**WHAT IS NEEDED**
Nothing but an exact repeat of the entries below should appear in your answer.

START INFORMATION

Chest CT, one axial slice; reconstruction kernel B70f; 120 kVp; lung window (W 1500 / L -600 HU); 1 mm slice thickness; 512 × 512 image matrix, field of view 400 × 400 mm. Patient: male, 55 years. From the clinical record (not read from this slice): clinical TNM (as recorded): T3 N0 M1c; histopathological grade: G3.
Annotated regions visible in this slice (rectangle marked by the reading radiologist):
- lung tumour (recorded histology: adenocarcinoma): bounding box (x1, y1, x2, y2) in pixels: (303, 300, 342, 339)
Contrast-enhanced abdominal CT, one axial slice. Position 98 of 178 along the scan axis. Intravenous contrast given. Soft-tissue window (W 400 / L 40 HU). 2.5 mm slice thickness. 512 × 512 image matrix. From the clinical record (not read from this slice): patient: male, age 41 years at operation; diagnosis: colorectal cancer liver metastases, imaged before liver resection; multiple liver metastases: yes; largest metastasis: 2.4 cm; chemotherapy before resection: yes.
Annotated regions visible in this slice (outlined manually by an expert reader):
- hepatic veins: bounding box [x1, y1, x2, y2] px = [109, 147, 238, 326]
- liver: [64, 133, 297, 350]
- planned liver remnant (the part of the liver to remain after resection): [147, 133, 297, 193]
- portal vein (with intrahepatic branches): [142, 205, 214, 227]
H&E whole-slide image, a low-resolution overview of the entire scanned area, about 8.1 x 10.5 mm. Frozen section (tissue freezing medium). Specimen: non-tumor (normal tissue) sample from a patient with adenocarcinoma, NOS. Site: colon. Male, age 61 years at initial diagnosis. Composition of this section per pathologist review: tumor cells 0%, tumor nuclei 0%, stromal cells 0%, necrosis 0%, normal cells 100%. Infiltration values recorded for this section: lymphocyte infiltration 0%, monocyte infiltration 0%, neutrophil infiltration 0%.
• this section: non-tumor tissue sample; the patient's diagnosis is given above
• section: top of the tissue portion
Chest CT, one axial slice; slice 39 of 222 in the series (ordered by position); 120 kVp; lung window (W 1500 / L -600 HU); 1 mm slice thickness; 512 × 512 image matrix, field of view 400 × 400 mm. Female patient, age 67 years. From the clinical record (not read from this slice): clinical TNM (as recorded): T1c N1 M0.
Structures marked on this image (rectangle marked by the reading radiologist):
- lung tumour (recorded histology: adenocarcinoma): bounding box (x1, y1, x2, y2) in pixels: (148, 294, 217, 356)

END INFORMATION

**EXERCISE SOLUTION**
Chest CT, one axial slice; reconstruction kernel B70f; 120 kVp; lung window (W 1500 / L -600 HU); 1 mm slice thickness; 512 × 512 image matrix, field of view 400 × 400 mm. Patient: male, 55 years. From the clinical record (not read from this slice): clinical TNM (as recorded): T3 N0 M1c; histopathological grade: G3.
Annotated regions visible in this slice (rectangle marked by the reading radiologist):
- lung tumour (recorded histology: adenocarcinoma): bounding box (x1, y1, x2, y2) in pixels: (303, 300, 342, 339)
Contrast-enhanced abdominal CT, one axial slice. Position 98 of 178 along the scan axis. Intravenous contrast given. Soft-tissue window (W 400 / L 40 HU). 2.5 mm slice thickness. 512 × 512 image matrix. From the clinical record (not read from this slice): patient: male, age 41 years at operation; diagnosis: colorectal cancer liver metastases, imaged before liver resection; multiple liver metastases: yes; largest metastasis: 2.4 cm; chemotherapy before resection: yes.
Annotated regions visible in this slice (outlined manually by an expert reader):
- hepatic veins: bounding box [x1, y1, x2, y2] px = [109, 147, 238, 326]
- liver: [64, 133, 297, 350]
- planned liver remnant (the part of the liver to remain after resection): [147, 133, 297, 193]
- portal vein (with intrahepatic branches): [142, 205, 214, 227]
H&E whole-slide image, a low-resolution overview of the entire scanned area, about 8.1 x 10.5 mm. Frozen section (tissue freezing medium). Specimen: non-tumor (normal tissue) sample from a patient with adenocarcinoma, NOS. Site: colon. Male, age 61 years at initial diagnosis. Composition of this section per pathologist review: tumor cells 0%, tumor nuclei 0%, stromal cells 0%, necrosis 0%, normal cells 100%. Infiltration values recorded for this section: lymphocyte infiltration 0%, monocyte infiltration 0%, neutrophil infiltration 0%.
• this section: non-tumor tissue sample; the patient's diagnosis is given above
• section: top of the tissue portion
Chest CT, one axial slice; slice 39 of 222 in the series (ordered by position); 120 kVp; lung window (W 1500 / L -600 HU); 1 mm slice thickness; 512 × 512 image matrix, field of view 400 × 400 mm. Female patient, age 67 years. From the clinical record (not read from this slice): clinical TNM (as recorded): T1c N1 M0.
Structures marked on this image (rectangle marked by the reading radiologist):
- lung tumour (recorded histology: adenocarcinoma): bounding box (x1, y1, x2, y2) in pixels: (148, 294, 217, 356)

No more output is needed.